After that meeting, I saw a different Nora. I saw a person in search for something deeper, something more. The article’s title, “BiG Time Comeback Queen” is rather deceiving. While Nora does need to improve many things in her life, I don’t think she is only looking at her financial situation. In the article, when advised by her friends to focus on her work more than her heart, Nora’s response has been, “My life would have been more peaceful had I not loved too much.” Looking at Mary at the foot of her son’s cross, I wonder if she would have said something different from Nora. Would  Mary have chosen to love less in order to have more peace? Mary, Mater Dolorosa, the mother martyr, witness to the suffering of her son chose to love in a way that other mothers would have, totally and unconditionally. She would have loved uncomplainingly in spite of the profound emotional and existential crucifixion she endured by standing by (Stabat) the cross of her Son Jesus, watching and experiencing in her heart her Son’s anguish and suffering. As she stood and watched her crucified son, she too experienced crucifixion.
This is probably Nora’s gift both as an actress and person, the cross and its many recurrence in her life up to now.
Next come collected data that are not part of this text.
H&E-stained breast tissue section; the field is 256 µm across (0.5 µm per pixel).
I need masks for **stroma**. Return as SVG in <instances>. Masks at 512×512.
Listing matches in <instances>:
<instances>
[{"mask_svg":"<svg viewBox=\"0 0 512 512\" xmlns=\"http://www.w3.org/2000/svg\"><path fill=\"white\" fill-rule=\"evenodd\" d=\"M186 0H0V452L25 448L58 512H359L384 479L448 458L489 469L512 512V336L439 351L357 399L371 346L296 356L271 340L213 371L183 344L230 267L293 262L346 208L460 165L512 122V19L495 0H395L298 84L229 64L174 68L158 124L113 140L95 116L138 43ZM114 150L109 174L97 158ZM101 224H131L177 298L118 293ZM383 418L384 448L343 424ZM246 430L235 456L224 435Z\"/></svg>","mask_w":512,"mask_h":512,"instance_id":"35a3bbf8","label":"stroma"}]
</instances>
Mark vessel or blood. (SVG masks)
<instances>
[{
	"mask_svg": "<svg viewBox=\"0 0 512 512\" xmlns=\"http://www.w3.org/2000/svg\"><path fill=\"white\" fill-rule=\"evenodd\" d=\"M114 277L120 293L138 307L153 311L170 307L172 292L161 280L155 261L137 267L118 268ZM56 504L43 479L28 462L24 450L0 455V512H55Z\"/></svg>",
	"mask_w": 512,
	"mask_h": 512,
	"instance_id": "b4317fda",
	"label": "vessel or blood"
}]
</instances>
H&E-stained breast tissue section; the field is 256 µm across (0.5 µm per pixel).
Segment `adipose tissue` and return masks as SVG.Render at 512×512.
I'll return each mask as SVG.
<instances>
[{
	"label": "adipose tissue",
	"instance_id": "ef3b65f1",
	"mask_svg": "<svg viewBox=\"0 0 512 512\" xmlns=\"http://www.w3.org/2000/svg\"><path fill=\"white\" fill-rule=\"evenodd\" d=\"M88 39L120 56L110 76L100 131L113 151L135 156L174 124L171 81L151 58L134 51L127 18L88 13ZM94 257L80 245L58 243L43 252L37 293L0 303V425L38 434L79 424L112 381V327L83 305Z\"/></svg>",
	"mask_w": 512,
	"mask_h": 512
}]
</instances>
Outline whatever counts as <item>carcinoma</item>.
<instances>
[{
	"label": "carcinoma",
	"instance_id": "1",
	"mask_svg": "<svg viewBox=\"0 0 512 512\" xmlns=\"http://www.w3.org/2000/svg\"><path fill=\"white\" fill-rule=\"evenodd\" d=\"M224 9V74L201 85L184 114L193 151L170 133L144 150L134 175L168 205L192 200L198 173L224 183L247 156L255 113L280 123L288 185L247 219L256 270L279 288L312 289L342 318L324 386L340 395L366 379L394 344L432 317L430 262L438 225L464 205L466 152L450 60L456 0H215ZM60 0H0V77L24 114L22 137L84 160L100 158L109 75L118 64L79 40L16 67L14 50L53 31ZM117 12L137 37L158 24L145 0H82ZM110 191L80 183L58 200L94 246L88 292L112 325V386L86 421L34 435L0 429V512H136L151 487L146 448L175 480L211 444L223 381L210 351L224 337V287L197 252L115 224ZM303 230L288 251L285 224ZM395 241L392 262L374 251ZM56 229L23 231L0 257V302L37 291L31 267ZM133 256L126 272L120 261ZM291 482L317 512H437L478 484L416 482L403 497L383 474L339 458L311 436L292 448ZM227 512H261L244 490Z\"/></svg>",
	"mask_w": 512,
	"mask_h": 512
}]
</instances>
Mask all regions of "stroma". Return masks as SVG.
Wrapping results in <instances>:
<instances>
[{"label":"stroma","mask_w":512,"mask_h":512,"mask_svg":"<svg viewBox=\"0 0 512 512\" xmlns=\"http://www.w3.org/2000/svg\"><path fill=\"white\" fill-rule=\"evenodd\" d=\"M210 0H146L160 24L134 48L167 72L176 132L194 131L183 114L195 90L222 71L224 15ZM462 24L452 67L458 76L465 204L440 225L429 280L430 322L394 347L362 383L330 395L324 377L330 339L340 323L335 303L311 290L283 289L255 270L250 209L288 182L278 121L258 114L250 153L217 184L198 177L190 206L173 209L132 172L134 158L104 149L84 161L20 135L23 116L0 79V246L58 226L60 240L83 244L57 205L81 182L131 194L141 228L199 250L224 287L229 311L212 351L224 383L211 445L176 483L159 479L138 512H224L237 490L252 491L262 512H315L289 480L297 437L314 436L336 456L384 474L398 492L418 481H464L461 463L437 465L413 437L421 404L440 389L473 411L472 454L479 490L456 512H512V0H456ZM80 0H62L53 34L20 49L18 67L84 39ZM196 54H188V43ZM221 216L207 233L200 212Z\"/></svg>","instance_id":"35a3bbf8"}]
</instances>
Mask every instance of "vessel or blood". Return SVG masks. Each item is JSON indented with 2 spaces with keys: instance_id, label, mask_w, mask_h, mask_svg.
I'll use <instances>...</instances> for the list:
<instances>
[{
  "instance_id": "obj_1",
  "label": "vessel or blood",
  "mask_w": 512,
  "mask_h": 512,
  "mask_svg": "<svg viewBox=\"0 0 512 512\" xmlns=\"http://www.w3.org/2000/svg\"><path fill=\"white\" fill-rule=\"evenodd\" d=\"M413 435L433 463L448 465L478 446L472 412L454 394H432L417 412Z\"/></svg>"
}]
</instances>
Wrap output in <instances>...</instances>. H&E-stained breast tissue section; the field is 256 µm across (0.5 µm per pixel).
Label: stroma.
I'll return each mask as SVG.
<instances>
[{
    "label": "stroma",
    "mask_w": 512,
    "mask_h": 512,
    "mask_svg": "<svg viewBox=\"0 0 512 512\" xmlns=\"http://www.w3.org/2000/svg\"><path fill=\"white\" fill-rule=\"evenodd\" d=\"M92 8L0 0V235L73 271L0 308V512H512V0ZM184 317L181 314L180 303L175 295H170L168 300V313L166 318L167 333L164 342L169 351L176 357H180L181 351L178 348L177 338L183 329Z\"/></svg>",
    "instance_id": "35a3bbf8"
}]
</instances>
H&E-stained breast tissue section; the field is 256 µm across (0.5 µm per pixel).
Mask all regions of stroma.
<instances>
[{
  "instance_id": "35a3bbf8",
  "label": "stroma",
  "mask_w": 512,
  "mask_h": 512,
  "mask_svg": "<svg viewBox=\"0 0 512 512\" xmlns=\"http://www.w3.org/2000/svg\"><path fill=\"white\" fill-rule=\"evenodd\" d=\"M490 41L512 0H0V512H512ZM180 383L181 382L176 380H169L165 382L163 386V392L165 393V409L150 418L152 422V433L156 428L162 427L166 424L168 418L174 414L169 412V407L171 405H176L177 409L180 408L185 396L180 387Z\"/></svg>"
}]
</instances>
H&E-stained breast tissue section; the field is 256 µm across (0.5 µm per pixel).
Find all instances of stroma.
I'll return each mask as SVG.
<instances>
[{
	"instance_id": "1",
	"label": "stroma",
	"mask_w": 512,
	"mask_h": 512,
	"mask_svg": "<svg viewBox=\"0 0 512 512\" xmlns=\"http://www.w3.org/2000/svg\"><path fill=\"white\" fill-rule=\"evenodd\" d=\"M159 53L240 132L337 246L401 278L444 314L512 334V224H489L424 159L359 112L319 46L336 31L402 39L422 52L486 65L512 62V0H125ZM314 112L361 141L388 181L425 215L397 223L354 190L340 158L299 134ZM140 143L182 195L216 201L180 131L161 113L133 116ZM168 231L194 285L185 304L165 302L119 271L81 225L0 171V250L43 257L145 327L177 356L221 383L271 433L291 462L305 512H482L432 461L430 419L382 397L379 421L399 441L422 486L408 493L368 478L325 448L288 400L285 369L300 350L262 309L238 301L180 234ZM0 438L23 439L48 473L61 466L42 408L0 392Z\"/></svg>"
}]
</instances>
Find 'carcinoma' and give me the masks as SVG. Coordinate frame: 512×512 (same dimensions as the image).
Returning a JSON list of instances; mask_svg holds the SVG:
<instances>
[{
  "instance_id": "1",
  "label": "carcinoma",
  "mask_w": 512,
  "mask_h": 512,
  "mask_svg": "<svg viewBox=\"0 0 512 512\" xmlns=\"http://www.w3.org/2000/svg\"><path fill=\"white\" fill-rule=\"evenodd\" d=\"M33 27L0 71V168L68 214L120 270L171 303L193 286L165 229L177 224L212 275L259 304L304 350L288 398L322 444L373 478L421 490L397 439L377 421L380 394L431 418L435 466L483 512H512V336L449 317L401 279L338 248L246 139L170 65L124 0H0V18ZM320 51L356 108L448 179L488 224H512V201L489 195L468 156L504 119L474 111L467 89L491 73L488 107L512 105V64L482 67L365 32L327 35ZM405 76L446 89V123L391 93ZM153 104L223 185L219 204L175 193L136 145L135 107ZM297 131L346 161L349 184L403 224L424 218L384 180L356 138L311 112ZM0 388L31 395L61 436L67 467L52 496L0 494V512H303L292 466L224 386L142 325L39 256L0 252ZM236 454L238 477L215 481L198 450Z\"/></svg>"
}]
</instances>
In that short meeting, I began to see the many setbacks that Nora experienced in a new and different light. I began to understand and appreciate how Nora has become some kind of an archetype of the typical Filipina woman for whom life is weighed down by endless struggle finding comfort in a loving, yet rather unpredictable God. I sense that Nora is not that moved by the title “Come Back Queen” for she knows what it is to hit rock bottom. Now that she enjoys success, it is with a seasoned joy, fuller, deeper and freer.
When asked to whom or what she attributes this recent victory, her simple answer was, “Only the Man upstairs knows the answer.” That “Man upstairs” has a mother who aside from standing at foot of the cross stands by those who have also found their cross. Surely, with a little prodding, Nora would have added, “That Brave and Extraordinary woman, who has always been an inspiration to my own mother…that woman is not up there but here deep in my own heart.”